Excerpted records:
----
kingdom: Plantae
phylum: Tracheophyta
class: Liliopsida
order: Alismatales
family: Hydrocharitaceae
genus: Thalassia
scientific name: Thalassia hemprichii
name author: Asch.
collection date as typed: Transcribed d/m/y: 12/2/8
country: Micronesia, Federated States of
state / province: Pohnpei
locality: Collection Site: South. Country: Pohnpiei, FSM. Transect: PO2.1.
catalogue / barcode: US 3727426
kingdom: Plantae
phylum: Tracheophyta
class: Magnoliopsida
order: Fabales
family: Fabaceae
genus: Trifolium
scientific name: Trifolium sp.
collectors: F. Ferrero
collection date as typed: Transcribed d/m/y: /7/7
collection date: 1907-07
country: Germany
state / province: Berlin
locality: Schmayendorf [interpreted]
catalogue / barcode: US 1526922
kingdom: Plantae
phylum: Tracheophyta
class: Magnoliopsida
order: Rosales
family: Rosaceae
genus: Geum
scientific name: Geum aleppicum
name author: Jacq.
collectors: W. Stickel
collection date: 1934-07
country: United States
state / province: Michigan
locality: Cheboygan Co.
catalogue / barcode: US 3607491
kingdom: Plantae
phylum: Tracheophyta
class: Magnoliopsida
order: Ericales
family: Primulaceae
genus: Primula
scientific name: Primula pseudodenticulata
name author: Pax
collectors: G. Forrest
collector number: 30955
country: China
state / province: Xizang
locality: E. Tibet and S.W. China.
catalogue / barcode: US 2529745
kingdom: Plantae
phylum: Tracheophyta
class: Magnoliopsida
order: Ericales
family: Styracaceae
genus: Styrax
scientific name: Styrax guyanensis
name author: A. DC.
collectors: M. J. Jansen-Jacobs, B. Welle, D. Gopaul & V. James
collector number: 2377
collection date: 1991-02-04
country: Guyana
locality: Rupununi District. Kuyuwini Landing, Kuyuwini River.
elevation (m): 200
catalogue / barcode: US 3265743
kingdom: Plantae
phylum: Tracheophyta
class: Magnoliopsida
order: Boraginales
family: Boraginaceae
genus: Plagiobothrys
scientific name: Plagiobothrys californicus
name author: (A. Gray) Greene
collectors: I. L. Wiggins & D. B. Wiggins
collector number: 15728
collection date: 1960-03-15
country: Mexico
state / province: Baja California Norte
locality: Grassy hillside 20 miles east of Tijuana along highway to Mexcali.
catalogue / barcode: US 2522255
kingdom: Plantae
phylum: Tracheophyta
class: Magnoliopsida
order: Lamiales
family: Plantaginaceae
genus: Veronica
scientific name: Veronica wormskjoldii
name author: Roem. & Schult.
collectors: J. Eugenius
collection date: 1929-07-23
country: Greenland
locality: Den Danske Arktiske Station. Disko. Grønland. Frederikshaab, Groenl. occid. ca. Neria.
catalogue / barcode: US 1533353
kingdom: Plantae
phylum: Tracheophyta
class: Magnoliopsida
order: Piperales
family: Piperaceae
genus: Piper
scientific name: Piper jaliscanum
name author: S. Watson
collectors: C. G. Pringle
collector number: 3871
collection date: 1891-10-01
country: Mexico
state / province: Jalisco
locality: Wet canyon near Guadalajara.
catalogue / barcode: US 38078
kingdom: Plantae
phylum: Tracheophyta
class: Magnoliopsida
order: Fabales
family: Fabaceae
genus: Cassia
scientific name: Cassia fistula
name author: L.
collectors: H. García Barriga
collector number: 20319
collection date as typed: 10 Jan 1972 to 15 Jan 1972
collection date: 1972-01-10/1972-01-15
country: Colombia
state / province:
----
Reproduce, without alteration, the stretch from the start of the records through the line that contains "locality: Schmayendorf [interpreted]".

Exercise answer:
kingdom: Plantae
phylum: Tracheophyta
class: Liliopsida
order: Alismatales
family: Hydrocharitaceae
genus: Thalassia
scientific name: Thalassia hemprichii
name author: Asch.
collection date as typed: Transcribed d/m/y: 12/2/8
country: Micronesia, Federated States of
state / province: Pohnpei
locality: Collection Site: South. Country: Pohnpiei, FSM. Transect: PO2.1.
catalogue / barcode: US 3727426
kingdom: Plantae
phylum: Tracheophyta
class: Magnoliopsida
order: Fabales
family: Fabaceae
genus: Trifolium
scientific name: Trifolium sp.
collectors: F. Ferrero
collection date as typed: Transcribed d/m/y: /7/7
collection date: 1907-07
country: Germany
state / province: Berlin
locality: Schmayendorf [interpreted]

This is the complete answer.